Sophia nem espera eu terminar de falar. Começa a pular na cozinha, sorrindo e dizendo que sabia.
— Sabia, Kiara! Tinha certeza de que ele era bonito. Cá entre nós, os outros foram um completo desastre. Já estava na hora de o rei arrumar alguém que preste.
— Você vai me deixar falar ou vai ficar me interrompendo? E os outros... Acho que papai aceitou que viessem mais por cortesia do que por interesse.
— Tudo bem, mas me conta tudo — diz ela, sentando-se novamente.
— Não há muito para dizer. Ele chegou, nos cumprimentou e agora está descansando no castelo.
Assim que terminei de falar, pude ver a cara de decepção de Sophia. É claro que pulei a parte em que ele tinha os mais lindos olhos castanhos que já vi.
— Nossa! Mas você é chata, nenhum detalhe para me contar? — diz ela, fazendo bico, e eu dou risada.
— É simples, minha amiga. É porque não tem detalhes — digo, terminando de beber o meu chá e me levantando. — Tenho que ir, vou aproveitar para treinar um pouco.
— Aproveita, porque daqui a alguns meses você não vai precisar — diz ela, rindo. Apenas balanço a cabeça e saio da cozinha, indo em direção à área de treinamento.
Isso, com certeza, era algo que me deixava triste: saber que não faria mais algo que tanto gostava e pelo qual passei por cima de tudo para conseguir. Isso me chateava muito, mas sabia que não duraria muito.
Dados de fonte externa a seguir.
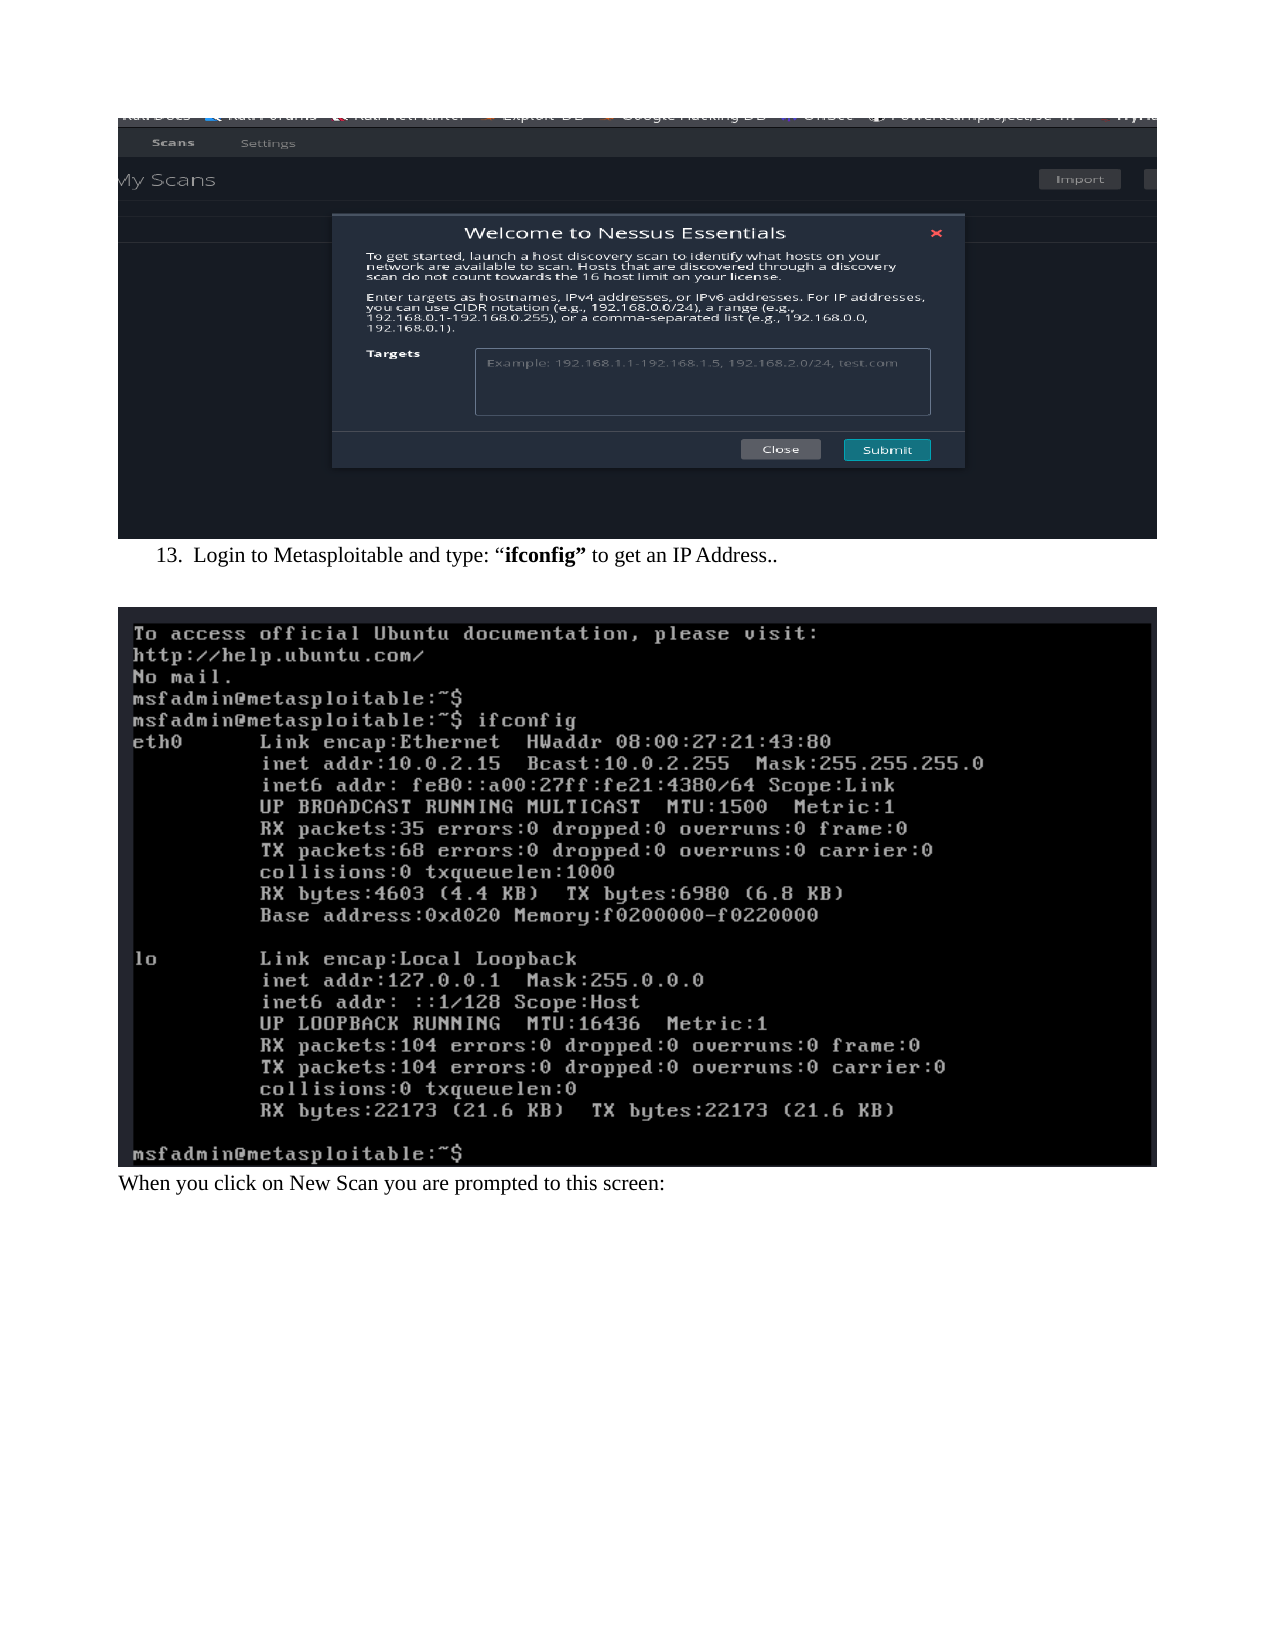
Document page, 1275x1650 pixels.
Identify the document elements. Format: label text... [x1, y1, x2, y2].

text When you click on New Scan you are prompted to this screen: [118, 1167, 1157, 1195]
text [118, 586, 1157, 607]
picture [118, 607, 1157, 1167]
picture [118, 118, 1157, 539]
list Login to Metasploitable and type: “ifconfig” to get an IP Address.. [156, 539, 1157, 567]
Só posso aproveitar mais um pouco, até que acabe.
Sempre entendi a importância do meu casamento com alguém da realeza. Quando se cresce acostumada aos outros terem grande expectativa a seu respeito, você acaba se conformando com o seu destino. Apesar de que o príncipe Lien não me parece ser uma má pessoa, também não posso julgá-lo antes de conhecê-lo. Quando estou chegando à área de treinamento, tranco os meus pensamentos conturbados. No momento, a única coisa que preciso é gastar um pouco de energia.